Risposta <<In realtà il paradosso potrebbe non esistere. Quando l’ospedale venne chiuso e riconvertito, tutte le attrezzature che non sarebbero più servite, furono chiaramente trasportate negli altri ospedali, per lo più al Iannelli di Cetraro. Ma questo pare essere il problema minore. Il direttore dello spoke Cetraro- Paola, il dott. Vincenzo Cesareo, garantì che il giorno in cui le attrezzature fossero dovute tornare indietro, non ci sarebbero sorti problemi.  La popolazione,ma non tutta per fortuna, è informata poco e male, per cui a volte esprime giudizi fuori luogo e concetti decisamente astratti. Molti non sanno ancora cos’è una casa della salute, cosa dovrebbe essere e cosa invece è, quello che dovrebbero pretendere dal presidio attuale e quello a cui dovrebbero appellarsi. Non sanno neppure come e quali patologie è possibile curare nella struttura. Ad esempio, ancora molta gente arriva nel capt di Praia a Mare con la pretesa di essere assisita quando vi giunge in condizioni di emergenza/urgenza. Una casa della salute ha l’obbligo di stabilizzare la salute di un paziente, di diagnosticare la patologia e la sua gravità, e soprattutto di indirizzare il paziente nella struttura adeguata. Pertanto un infarto, un’emorragia cerebrale, un ictus, tanto per fare degli esempi, non possono essere trattati all’interno dell’ex nosocomio, nella quale mancano sia il reparto chirurgia che quello di medicina. Questo stato di cose può risultare fatale, in virtù dei tempi troppo lunghi che occorrono per intervenire chirurgicamente su un codice rosso>>

Domanda. La sua associazione ha rappresentato un punto di riferimento contro l’immobilismo pubblico. Si parlò anche di Emergency. Cosa c’è di concreto?
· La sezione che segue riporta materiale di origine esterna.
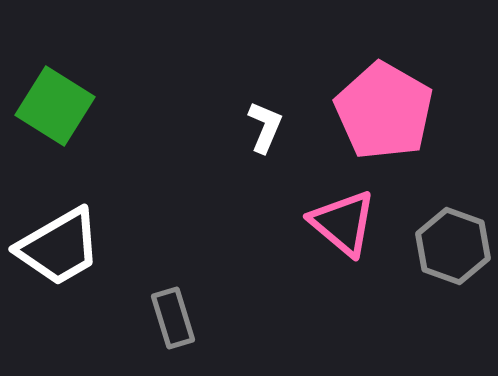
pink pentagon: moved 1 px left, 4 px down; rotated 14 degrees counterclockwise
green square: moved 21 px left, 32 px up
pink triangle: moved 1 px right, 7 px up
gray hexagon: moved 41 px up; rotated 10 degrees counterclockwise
Risposta <<La mia associazione ha cercato di tenere alta l’attenzione sul problema e di farlo conoscere soprattutto a livello nazionale, ma le posso assicurare che sono stati fondamentali la collaborazione e il lavoro di altre persone o associazioni che si sono battute quanto me sulla questione, se non di più. Tra queste spiccano sicuramente il comitato pro ospedale e l’associazione Sanità è Vita. Per quanto riguarda Emergency, invece, di concreto non c’è e non c’è stato assolutamente nulla. Tutto ebbe inizio quando il comitato scrisse un appello a Gino Strada su Repubblica, equiparando la situazione sanitaria del nostro territorio alle zone di guerra nelle quali il Presidente opera da oltre vent’anni. Dopo qualche giorno questi si apprestò prontamente a rispondere dalle pagine dello stesso giornale ed in effetti alcuni giorni dopo due delegati dell’associazione umanitaria vennero in visita all’ex presidio ospedaliero e definirono la situazione devastante. Poi il senatore Tonino Gentile, dopo il totale silenzio istituzionale sulla vicenda, si rese disponibile a fare da tramite per un incontro tra le due parti, e cioè tra Emergency e la Regione Calabria. Quella fu l’ultima notizia. Non avendo seguito la vicenda con particolare interesse, non saprei dirle neppure se avvenne mai questo incontro.   Posso dire che mi resi subito conto, al di là di ciò che ci si auspicava, che sarebbe cambiato poco o niente. L’associazione umanitaria fu chiara: avrebbe potuto rimborsare fino al 30% delle spese sanitarie, ma non avrebbe potuto comunque risolvere il problema dell’emergenza/urgenza>>.

Domanda. Un suo auspicio sulla situazione
Risposta <<Io mi auguro che presto si pensi concretamente alla riapertura, chiaro. Ma per fare ciò si ha necessariamente bisogno di unire le forze  e dirigerle in un’unica direzione, al di là delle appartenenze politiche. Non si può più aspettare, è il momento di agire ora più che mai con una sentenza del Consiglio di Stato che ci dà ragione e riconosce che sul nostro territorio i Lea, i livelli esistenziali di assistenza, non sono garantiti. Occorre, inoltre, che i cittadini si informino e partecipino attivamente alla battaglia. E’ fondamentale il sostegno di ognuno. Se c’è una cosa di cui ha paura la mala politica è  un popolo arrabbiato ed istruito. Questo vale per ogni ambito, sia chiaro, non solo per la sanità>>.